The Browns' offense then added its own razzle dazzle with a double reverse, Anderson handing off to Cribbs sprinting around left end who then handed off to Jerome Harrison running in the other direction. Harrison sped around left end for a 33-yard run. But two running plays and an incompletion to Stallworth in the end zone forced another 26-yard field goal for Dawson and pushed the Browns lead to 20-14.
After forcing the Giants to punt, the Browns had a chance to essentially put the game away late in the third quarter. In one of the strangest drives imaginable, the Browns ultimately scored on an Anderson to Edwards 11-yard touchdown pass to help give them a 27-14, but it was hardly a thing of beauty.
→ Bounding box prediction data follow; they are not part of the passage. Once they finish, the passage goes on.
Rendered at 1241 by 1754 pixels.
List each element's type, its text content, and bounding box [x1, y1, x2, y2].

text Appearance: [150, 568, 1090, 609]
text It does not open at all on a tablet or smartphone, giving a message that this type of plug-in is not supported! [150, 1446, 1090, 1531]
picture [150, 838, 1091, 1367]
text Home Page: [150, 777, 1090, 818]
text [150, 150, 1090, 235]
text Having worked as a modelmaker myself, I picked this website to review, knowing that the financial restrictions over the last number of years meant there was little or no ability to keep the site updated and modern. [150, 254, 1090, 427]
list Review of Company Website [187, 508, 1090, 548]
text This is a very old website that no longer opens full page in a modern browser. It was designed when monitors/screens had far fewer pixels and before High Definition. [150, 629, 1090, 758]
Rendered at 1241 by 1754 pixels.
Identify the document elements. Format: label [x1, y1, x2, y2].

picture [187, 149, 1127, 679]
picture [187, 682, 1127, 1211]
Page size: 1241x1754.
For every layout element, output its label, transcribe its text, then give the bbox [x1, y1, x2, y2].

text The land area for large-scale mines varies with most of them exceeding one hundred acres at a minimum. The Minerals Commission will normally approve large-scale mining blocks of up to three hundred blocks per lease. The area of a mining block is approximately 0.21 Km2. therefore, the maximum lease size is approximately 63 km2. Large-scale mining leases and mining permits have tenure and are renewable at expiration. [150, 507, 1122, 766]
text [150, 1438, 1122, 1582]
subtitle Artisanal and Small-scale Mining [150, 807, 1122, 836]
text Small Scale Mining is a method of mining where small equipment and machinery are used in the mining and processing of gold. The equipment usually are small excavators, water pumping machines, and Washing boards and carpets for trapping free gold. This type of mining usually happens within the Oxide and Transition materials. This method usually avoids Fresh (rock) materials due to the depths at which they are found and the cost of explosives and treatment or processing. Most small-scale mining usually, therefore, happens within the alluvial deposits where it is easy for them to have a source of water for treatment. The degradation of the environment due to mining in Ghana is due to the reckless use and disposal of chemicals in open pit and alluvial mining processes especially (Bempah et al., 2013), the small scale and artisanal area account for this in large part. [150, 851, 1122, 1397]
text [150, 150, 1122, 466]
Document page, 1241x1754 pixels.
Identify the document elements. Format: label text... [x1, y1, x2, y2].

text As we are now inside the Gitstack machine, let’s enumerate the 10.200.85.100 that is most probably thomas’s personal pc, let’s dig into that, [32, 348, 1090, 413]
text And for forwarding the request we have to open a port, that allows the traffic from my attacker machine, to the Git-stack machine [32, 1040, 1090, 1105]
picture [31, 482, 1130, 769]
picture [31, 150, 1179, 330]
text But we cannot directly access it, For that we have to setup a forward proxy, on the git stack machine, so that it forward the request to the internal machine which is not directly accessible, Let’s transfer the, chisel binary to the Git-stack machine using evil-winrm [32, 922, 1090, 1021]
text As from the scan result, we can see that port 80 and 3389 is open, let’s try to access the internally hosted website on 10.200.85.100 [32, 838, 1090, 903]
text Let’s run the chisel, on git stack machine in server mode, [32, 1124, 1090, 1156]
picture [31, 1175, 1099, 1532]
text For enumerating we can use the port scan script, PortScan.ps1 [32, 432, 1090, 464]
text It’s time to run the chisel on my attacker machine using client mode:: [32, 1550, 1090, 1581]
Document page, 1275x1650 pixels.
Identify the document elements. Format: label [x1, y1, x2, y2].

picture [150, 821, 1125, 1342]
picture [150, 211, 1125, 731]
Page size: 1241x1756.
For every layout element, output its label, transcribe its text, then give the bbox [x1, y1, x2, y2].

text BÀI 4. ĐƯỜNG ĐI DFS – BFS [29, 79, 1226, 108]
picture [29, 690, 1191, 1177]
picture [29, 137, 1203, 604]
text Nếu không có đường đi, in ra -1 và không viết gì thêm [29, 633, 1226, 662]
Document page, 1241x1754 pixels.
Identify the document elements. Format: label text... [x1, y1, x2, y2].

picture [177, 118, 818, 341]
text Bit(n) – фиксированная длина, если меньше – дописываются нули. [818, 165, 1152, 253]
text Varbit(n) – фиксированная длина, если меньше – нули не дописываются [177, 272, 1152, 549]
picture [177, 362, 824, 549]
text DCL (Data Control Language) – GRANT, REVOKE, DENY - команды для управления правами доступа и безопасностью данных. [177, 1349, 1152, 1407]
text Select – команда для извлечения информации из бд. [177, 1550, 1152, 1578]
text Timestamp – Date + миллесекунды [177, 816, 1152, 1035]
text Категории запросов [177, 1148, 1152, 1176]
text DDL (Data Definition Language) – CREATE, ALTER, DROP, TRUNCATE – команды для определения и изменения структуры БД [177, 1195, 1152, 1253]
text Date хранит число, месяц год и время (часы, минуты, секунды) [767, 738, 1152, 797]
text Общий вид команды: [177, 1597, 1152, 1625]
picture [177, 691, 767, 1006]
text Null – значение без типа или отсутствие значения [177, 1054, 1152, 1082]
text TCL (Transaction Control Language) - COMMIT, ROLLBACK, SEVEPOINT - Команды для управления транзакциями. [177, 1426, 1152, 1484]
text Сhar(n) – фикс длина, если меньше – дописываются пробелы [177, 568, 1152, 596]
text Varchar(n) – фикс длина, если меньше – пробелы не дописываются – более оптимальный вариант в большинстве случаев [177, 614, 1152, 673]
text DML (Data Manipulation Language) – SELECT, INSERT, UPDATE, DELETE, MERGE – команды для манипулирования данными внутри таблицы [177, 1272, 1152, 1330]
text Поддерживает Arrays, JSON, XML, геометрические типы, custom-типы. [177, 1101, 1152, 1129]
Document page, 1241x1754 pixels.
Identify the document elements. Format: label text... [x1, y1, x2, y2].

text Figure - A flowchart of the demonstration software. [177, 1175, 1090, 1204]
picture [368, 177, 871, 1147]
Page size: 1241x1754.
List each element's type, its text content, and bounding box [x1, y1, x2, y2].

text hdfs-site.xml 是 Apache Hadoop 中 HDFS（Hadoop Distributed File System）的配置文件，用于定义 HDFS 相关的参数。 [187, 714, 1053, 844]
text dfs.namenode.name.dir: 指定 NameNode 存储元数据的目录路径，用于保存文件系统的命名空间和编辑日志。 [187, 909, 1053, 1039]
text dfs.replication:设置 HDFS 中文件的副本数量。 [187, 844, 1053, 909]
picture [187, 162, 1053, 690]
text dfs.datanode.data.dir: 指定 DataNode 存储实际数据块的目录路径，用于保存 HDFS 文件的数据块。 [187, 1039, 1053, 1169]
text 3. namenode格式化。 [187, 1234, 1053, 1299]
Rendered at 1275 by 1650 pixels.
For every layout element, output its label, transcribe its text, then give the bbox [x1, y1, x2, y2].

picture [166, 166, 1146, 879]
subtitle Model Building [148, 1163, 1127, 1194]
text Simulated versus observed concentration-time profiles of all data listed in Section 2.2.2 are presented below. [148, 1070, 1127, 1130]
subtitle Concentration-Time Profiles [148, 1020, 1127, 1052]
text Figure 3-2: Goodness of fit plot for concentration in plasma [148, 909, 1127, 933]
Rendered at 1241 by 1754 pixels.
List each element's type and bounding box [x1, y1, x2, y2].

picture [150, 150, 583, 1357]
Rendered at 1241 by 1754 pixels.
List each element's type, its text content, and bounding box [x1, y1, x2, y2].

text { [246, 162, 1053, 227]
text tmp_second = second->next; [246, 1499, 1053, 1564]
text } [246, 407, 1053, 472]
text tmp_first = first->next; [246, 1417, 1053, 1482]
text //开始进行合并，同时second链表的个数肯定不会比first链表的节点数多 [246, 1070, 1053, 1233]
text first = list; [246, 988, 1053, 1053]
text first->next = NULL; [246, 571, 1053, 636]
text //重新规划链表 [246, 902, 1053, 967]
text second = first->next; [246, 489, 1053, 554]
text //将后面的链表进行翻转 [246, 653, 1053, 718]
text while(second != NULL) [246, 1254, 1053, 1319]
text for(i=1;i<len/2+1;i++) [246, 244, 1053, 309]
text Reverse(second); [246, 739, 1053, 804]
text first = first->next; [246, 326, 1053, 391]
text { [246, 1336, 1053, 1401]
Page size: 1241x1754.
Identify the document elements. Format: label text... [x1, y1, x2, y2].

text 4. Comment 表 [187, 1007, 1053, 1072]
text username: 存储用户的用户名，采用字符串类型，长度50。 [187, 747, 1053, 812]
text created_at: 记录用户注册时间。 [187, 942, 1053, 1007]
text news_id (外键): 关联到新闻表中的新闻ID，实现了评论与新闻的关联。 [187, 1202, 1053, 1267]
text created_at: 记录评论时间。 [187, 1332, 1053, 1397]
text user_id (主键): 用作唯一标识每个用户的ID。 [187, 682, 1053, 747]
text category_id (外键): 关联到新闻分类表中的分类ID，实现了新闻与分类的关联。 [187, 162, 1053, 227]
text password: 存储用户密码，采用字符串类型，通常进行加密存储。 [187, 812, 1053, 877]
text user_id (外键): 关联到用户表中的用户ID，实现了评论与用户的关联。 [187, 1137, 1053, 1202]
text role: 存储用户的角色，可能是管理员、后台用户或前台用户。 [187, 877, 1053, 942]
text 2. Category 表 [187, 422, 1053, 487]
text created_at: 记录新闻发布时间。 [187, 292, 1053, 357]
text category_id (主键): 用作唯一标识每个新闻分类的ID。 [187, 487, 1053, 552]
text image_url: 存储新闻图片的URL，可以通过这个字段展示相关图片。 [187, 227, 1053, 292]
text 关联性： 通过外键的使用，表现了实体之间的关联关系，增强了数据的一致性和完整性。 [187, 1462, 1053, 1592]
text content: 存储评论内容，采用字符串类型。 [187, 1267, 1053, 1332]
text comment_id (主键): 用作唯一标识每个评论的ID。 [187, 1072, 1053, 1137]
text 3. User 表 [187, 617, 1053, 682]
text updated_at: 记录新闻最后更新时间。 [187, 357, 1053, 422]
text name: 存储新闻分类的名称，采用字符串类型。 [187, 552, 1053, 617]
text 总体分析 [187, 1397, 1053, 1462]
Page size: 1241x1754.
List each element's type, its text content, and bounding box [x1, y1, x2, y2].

The drive was 14 plays long and consumed over 8 minutes, neither necessarily by design. For nearly every good play executed, the Browns found themselves marching backward after a penalty. In all the drive featured three false start penalties, one holding penalty and a delay of game for good measure. To their credit, the offense overcame the self-inflicted adversity and the drive had its intended effect, essentially breaking the Giants' spirit.
That doesn't mean the Gants went down without a fight. Despite being pinned back near their own goal line as a result of a poor kick return and an offensive face mask penalty, the Giants and Manning were seemingly on their way to closing the gap to 6 points when Manning threw his third interception of the game, the backbreaker that Wright took back 94 yards for the touchdown and the 33-14 lead. The two-point conversion to Edwards was the final margin of difference.
The evening featured not only a return from a lengthy absence by the Browns on Monday night football, but a return from a lengthy absence by an offense that was so potent last season but mostly impotent this season. Edwards had his best game as a pro, catching 5 passes for 154 yards and a touchdown. Anderson, despite playing without tight end Kellen Winslow, managed his best game since last season's win against the Seahawks in that season's eighth game. He completely outplayed Manning, and it wasn't close. Anderson went 18-29 for 310 yards and two touchdowns. Just as importantly, he didn't throw an interception and finished the evening with 121 rating. Manning meanwhile looked flustered and played unevenly. Pressured, he may have had as many completions as Anderson on just one more attempt, but it was for only 196 yards and one touchdown. The difference, though, was the three interceptions that kept him from finishing off drives.
It was, unquestionably, as gratifying of a performance as the Browns have had in years. It was the kind of win that in some small sense justified some of its early season hype. There is still a significant amount of work for the Browns to overtake the Steelers, let alone make the playoffs. But at least on this night, the hill looks far less steep than it did just a day or two ago.